One of the most difficult parts of investing is removing emotions from the equation and relying strictly on rational decision-making. Unfortunately, even our own human brains may sometimes point us in the wrong direction.
When it comes to critical thinking, reasoning, comprehension and strategy, the human brain can handle a massive amount of capacity. However, from a biological standpoint, our brain is limited to some extent by its physical size. To make up for the fact that there is a physical limitation on how much information we can store and process at a single time, humans have developed a number of cognitive shortcuts that help us along the way.
These shortcuts may have helped our ancestors conquer the world, and they may still help us safely navigate city streets to this day. On the other hand, some of these cognitive shortcuts can lead to costly investing mistakes.
Representativeness bias. Representativeness bias is a mental shortcut that we use to deal with large amounts of unique information. Instead of analyzing everything individually, we have a tendency to group similar items together in categories and make generalizations about each. For example, a person with a peanut, walnut, pecan and cashew allergy will likely know better than to sample a new type of nut. Even though that person may have never tried the new nut before, he or she can draw conclusions based on experiences with similar nuts.
While they may often work in day-to-day life, generalizations born from representativeness bias are often useless when it comes to investing. On Wall Street, the devil is almost always in the details.
“As to stocks, there are clear differences between companies, even when they are direct competitors,” says Owen Murray, director of investments for Horizon Advisors. “The strategy and culture of a company are a direct result of each company’s leadership. So even companies that look identical, such as Southwest Airlines (ticker: LUV) and United Airlines (UAL), can have very different financial results.”
“What’s important is to distinguish between a great stock – which is a great business at a fair valuation – and just a great business, which is a similarly successful company with great business fundamentals that is trading at a valuation that is too high,” Zaccarelli says.
Anchoring bias. First impressions are overly important in people’s minds because of what is known as anchoring bias. Once an investor has a certain experience with a stock, positive or negative thoughts about that stock can be hard to shake.
For example, if an investor buys a stock that subsequently gains 25 percent in the following six months, the investor may continue to see the stock as a winner even if it proceeds to drop to the original price.
Clement Thibault, senior analyst at Investing.com, says investors often make two types of costly mistakes because they remain loyal to stocks that made a good first impression.
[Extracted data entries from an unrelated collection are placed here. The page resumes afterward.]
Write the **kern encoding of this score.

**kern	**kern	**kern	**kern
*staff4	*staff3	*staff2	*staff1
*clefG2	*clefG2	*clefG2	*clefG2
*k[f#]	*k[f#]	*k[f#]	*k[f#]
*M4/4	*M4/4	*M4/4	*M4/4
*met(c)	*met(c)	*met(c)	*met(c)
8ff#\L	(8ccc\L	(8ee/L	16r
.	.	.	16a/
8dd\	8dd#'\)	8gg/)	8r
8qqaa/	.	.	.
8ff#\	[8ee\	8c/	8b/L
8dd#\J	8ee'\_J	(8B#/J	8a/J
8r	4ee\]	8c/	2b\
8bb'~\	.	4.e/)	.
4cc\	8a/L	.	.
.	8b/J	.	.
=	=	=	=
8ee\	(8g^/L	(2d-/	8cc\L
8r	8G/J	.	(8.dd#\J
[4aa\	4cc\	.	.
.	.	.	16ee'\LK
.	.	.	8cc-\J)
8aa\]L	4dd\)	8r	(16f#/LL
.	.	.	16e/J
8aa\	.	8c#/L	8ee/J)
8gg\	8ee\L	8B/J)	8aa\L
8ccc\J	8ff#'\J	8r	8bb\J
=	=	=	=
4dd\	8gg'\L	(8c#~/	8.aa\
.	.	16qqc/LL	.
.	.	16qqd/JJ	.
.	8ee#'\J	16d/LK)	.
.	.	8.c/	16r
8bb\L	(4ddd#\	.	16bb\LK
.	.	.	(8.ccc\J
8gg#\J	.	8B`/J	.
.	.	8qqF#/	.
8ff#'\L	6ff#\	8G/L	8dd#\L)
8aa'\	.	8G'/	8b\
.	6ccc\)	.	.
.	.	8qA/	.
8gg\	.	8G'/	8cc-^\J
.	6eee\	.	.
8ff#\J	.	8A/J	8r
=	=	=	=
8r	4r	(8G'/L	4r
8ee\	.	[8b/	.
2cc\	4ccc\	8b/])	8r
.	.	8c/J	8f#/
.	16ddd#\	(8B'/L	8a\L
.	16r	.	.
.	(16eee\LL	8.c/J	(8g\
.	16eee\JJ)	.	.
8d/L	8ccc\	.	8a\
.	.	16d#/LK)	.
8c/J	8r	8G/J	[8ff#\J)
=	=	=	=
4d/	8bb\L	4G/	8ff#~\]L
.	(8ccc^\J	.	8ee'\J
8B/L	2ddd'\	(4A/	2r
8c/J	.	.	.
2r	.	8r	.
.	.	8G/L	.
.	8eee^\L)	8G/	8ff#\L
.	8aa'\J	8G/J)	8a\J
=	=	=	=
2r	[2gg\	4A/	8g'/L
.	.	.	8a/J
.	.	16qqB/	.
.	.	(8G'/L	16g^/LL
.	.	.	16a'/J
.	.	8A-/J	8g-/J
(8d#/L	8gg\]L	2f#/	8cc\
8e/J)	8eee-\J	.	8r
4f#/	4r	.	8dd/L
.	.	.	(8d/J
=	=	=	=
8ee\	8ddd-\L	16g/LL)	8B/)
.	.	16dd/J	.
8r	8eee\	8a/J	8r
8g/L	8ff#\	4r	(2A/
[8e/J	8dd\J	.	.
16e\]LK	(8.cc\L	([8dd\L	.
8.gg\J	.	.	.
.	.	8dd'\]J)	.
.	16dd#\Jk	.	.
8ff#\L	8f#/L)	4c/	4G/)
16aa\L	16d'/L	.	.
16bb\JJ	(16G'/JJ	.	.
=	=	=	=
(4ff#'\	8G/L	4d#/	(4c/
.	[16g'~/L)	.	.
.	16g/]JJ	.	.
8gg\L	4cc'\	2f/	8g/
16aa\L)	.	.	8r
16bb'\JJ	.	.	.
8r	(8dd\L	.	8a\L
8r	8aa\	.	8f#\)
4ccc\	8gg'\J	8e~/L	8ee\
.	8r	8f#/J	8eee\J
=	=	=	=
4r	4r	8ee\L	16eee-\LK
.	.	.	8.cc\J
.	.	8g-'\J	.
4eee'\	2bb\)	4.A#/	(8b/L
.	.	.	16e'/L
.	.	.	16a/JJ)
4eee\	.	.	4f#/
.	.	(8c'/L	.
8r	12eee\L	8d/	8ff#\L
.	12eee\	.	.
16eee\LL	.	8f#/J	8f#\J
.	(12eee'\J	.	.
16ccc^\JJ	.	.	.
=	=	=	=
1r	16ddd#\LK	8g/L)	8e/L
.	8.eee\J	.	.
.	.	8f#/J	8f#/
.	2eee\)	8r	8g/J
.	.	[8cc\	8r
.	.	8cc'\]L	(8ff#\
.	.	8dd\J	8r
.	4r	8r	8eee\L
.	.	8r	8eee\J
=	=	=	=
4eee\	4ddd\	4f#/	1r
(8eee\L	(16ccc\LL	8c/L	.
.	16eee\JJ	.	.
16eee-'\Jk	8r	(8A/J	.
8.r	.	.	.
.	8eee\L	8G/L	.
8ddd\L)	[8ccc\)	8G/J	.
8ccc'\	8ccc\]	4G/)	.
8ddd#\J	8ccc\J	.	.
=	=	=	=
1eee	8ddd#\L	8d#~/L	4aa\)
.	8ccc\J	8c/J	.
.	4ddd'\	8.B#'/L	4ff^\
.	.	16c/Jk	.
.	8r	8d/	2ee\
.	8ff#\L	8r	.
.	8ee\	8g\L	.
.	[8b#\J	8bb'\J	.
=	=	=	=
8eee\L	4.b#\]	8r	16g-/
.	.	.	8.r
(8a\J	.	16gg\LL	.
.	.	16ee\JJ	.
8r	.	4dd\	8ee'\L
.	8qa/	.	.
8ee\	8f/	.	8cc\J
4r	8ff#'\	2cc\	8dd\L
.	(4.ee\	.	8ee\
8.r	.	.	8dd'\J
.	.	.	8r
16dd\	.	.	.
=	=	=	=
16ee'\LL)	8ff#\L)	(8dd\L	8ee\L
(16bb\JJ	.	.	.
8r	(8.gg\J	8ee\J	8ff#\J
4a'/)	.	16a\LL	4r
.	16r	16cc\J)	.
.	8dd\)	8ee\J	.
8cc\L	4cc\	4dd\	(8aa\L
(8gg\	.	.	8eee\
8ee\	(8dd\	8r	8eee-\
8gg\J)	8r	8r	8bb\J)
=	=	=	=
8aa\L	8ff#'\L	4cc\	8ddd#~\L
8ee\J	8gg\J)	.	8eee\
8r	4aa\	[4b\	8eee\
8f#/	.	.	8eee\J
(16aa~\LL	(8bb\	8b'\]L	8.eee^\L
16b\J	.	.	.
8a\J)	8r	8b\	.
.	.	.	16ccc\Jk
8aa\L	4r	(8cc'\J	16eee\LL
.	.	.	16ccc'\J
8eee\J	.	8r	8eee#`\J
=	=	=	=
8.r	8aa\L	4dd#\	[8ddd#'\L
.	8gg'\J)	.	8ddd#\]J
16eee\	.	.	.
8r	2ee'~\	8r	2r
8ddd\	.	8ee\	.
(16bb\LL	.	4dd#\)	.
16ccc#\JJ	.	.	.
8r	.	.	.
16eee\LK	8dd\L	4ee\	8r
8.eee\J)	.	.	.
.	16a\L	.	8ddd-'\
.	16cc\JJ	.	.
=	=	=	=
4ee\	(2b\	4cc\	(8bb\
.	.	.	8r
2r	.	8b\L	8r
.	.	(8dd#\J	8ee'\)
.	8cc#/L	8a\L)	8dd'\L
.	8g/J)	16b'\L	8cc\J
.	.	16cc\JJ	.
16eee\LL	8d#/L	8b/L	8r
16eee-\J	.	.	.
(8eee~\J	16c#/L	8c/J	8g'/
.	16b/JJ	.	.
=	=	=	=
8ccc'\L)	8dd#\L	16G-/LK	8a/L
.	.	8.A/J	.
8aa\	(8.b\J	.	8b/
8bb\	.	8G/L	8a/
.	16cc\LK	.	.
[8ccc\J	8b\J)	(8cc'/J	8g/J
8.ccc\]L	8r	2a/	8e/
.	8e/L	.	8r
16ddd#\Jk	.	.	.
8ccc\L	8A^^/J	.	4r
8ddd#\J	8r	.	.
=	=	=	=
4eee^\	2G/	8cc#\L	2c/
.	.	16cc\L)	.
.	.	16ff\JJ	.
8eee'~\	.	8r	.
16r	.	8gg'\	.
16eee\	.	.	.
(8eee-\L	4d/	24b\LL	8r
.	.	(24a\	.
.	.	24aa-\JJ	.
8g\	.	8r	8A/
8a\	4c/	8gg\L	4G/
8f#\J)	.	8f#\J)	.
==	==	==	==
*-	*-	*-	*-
“The first mistake is riding your winners for too long or not selling in time,” Thibault says. “The second mistake is falling in love with a losing position. The latter is more problematic since the loss is taken from the position’s initial capital and not from its winnings.”
Thibault says investors can help combat anchoring bias by consulting a professional to get an impartial third-party opinion on an investment.
Confirmation bias. Confirmation bias is essentially mental stubbornness. Once we form a belief about something, we have a natural tendency to seek out information that supports that belief and ignore information that conflicts with it.
Confirmation bias is the reason parents always seem to think their son or daughter is the best player on every sports team or the smartest kid in each class. In the parents’ minds, they see their child as the best. Therefore, they pay attention to all their child’s accomplishments and ignore shortcomings and failures.
Unfortunately, investors can have the same attitude about stocks.
“It is human nature to seek out information in any situation to support your personal theories, be that in science, shopping or even investing,” says JJ Kinahan, managing director of client advocacy and market structure for TD Ameritrade. “Successful investors tend to look for evidence that both supports and refutes their original theories, make their assessments objectively and then monitor what is happening from there.”